> Work order: Reproduce the listing word for word, starting at its first line and ending with the line that contains "github oauth Web 流程。".

> Exercise input:
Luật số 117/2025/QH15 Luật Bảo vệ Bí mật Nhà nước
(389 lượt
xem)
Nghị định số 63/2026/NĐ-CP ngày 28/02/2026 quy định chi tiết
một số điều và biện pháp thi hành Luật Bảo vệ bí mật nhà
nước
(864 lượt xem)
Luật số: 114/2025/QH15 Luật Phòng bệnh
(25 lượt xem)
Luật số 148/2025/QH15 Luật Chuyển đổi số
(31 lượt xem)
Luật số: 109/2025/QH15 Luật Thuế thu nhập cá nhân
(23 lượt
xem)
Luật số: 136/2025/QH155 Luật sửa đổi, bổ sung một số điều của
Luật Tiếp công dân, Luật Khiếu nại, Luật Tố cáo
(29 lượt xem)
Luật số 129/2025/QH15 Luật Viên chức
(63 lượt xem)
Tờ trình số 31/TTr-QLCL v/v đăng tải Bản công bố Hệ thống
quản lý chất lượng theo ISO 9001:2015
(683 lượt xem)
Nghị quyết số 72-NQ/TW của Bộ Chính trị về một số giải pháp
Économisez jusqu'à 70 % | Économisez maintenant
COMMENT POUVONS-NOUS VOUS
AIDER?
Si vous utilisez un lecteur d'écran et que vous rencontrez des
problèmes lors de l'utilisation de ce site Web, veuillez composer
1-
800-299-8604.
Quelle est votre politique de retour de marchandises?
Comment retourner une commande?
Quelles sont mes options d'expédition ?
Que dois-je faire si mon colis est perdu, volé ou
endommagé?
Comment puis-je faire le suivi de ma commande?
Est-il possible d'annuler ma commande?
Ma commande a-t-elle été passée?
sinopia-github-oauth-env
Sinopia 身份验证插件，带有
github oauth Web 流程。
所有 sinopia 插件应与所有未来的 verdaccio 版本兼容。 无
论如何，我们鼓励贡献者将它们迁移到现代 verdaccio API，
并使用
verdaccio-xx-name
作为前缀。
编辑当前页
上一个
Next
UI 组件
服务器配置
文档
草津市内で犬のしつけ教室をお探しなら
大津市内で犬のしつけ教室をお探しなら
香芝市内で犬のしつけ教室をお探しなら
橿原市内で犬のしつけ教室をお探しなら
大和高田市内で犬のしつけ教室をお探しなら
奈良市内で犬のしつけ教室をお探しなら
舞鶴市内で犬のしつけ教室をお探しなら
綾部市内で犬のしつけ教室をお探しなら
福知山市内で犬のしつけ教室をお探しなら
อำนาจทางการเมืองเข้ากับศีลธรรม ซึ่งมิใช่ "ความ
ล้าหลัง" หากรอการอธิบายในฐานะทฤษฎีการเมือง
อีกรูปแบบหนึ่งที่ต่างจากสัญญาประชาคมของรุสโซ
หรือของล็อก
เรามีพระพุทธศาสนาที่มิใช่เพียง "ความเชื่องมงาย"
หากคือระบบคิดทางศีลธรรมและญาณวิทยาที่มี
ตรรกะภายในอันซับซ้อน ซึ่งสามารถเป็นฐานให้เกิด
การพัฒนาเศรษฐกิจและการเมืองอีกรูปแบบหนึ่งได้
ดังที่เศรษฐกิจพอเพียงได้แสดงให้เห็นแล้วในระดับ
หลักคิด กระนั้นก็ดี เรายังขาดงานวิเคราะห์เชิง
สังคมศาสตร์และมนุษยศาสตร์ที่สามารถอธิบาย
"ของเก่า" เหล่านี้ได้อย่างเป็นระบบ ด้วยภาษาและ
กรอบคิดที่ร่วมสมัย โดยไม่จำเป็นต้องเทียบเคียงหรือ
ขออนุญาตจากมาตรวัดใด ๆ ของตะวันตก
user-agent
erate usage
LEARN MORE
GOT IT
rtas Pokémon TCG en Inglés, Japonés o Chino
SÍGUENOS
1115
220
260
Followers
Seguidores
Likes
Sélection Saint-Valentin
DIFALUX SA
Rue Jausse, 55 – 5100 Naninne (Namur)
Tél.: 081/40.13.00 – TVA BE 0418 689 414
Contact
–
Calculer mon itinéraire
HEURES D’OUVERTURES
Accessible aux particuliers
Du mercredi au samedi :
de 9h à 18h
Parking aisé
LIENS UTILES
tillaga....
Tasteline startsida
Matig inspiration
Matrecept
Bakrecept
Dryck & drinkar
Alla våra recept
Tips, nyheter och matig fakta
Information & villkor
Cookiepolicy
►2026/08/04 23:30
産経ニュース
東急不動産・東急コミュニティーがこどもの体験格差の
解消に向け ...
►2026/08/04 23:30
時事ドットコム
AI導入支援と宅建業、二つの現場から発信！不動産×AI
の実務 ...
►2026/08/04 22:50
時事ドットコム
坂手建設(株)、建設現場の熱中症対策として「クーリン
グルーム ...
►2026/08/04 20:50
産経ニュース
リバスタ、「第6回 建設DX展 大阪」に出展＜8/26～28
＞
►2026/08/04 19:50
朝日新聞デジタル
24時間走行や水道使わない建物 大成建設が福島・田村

> Answer box:
Luật số 117/2025/QH15 Luật Bảo vệ Bí mật Nhà nước
(389 lượt
xem)
Nghị định số 63/2026/NĐ-CP ngày 28/02/2026 quy định chi tiết
một số điều và biện pháp thi hành Luật Bảo vệ bí mật nhà
nước
(864 lượt xem)
Luật số: 114/2025/QH15 Luật Phòng bệnh
(25 lượt xem)
Luật số 148/2025/QH15 Luật Chuyển đổi số
(31 lượt xem)
Luật số: 109/2025/QH15 Luật Thuế thu nhập cá nhân
(23 lượt
xem)
Luật số: 136/2025/QH155 Luật sửa đổi, bổ sung một số điều của
Luật Tiếp công dân, Luật Khiếu nại, Luật Tố cáo
(29 lượt xem)
Luật số 129/2025/QH15 Luật Viên chức
(63 lượt xem)
Tờ trình số 31/TTr-QLCL v/v đăng tải Bản công bố Hệ thống
quản lý chất lượng theo ISO 9001:2015
(683 lượt xem)
Nghị quyết số 72-NQ/TW của Bộ Chính trị về một số giải pháp
Économisez jusqu'à 70 % | Économisez maintenant
COMMENT POUVONS-NOUS VOUS
AIDER?
Si vous utilisez un lecteur d'écran et que vous rencontrez des
problèmes lors de l'utilisation de ce site Web, veuillez composer
1-
800-299-8604.
Quelle est votre politique de retour de marchandises?
Comment retourner une commande?
Quelles sont mes options d'expédition ?
Que dois-je faire si mon colis est perdu, volé ou
endommagé?
Comment puis-je faire le suivi de ma commande?
Est-il possible d'annuler ma commande?
Ma commande a-t-elle été passée?
sinopia-github-oauth-env
Sinopia 身份验证插件，带有
github oauth Web 流程。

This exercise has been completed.